What you have to do
Return the data below exactly, but only from the line containing "pinky tip: (1215, 925)" through the line containing "pinky tip: (1130, 833)", with both of those lines included.

(Provided material Opens)

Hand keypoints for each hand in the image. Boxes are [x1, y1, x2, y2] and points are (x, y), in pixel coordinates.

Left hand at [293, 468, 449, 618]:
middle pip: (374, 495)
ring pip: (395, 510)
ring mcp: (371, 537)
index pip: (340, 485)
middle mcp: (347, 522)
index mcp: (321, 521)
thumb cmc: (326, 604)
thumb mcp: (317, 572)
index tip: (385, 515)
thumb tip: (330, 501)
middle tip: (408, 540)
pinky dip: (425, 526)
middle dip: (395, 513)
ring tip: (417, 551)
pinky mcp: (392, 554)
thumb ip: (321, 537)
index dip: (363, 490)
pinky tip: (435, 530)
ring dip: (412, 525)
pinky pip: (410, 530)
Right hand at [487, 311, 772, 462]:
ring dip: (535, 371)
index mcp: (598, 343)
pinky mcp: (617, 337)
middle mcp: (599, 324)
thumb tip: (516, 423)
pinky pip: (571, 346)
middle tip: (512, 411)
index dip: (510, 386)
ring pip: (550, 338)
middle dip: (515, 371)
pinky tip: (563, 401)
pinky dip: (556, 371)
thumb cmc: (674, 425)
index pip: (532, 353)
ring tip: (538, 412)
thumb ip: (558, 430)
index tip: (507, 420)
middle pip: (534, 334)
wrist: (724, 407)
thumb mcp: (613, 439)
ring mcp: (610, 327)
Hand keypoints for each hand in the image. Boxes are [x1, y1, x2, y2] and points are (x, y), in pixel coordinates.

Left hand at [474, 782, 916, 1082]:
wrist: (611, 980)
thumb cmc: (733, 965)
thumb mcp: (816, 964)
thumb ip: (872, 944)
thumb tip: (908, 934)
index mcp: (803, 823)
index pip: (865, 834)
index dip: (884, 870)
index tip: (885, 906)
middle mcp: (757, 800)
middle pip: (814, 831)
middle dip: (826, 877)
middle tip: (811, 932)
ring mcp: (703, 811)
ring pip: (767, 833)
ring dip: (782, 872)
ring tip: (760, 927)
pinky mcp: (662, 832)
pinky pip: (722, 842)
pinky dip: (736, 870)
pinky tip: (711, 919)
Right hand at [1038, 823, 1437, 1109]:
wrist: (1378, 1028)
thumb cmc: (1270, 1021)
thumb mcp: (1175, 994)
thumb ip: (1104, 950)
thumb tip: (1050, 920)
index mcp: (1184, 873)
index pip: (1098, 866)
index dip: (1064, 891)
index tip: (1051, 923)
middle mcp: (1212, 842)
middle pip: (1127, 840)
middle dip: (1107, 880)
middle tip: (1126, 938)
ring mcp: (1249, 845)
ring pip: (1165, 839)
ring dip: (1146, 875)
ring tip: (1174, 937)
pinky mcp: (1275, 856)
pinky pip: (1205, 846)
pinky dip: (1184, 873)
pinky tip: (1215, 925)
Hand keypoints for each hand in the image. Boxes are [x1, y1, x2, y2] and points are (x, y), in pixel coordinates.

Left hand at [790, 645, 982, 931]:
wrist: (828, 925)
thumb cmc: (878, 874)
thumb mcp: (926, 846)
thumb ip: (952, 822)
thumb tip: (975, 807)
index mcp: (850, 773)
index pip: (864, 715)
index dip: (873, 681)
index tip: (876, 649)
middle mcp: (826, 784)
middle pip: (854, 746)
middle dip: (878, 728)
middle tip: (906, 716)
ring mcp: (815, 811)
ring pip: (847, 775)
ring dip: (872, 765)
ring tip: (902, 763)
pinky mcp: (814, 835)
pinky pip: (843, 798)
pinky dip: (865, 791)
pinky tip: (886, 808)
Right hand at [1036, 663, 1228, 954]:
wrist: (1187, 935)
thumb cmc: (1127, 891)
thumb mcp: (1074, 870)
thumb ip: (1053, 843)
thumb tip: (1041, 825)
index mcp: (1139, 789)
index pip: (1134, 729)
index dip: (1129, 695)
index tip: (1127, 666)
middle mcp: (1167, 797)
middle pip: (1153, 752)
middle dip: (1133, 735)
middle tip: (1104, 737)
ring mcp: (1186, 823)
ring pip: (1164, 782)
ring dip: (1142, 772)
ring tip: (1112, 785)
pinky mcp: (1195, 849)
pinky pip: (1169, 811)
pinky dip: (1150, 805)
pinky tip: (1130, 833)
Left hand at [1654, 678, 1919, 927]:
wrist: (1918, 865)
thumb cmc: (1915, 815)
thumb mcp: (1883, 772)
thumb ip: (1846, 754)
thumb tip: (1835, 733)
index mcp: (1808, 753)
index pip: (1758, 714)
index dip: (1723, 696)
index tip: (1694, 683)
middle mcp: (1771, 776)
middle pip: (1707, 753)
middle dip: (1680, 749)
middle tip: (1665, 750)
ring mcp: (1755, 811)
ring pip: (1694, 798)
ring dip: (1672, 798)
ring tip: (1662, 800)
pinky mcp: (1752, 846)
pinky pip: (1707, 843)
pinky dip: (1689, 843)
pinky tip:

(Provided material Closes)

Response to the exercise
pinky tip: (1215, 925)
Hand keypoints for each hand in the image. Boxes are [x1, y1, x2, y2] and points are (x, y), in pixel coordinates.

Left hand at [790, 645, 982, 931]:
wrist: (828, 925)
thumb cmc: (878, 874)
thumb mcp: (926, 846)
thumb ip: (952, 822)
thumb tip: (975, 807)
index mcp: (850, 773)
index pip: (864, 715)
index dip: (873, 681)
index tip: (876, 649)
middle mcp: (826, 784)
middle pip: (854, 746)
middle dip: (878, 728)
middle tip: (906, 716)
ring mcp: (815, 811)
ring pip: (847, 775)
ring dip: (872, 765)
ring tip: (902, 763)
pinky mcp: (814, 835)
pinky pip: (843, 798)
pinky dip: (865, 791)
pinky tip: (886, 808)
Right hand at [1036, 663, 1228, 954]:
wrist: (1187, 935)
thumb cmc: (1127, 891)
thumb mcp: (1074, 870)
thumb ip: (1053, 843)
thumb tip: (1041, 825)
index mcp: (1139, 789)
index pip: (1134, 729)
index dip: (1129, 695)
index tip: (1127, 666)
middle mcp: (1167, 797)
middle pip: (1153, 752)
middle dip: (1133, 735)
middle tip: (1104, 737)
ring mcp: (1186, 823)
ring pip: (1164, 782)
ring dip: (1142, 772)
ring tip: (1112, 785)
pinky mcp: (1195, 849)
pinky pip: (1169, 811)
pinky dip: (1150, 805)
pinky tip: (1130, 833)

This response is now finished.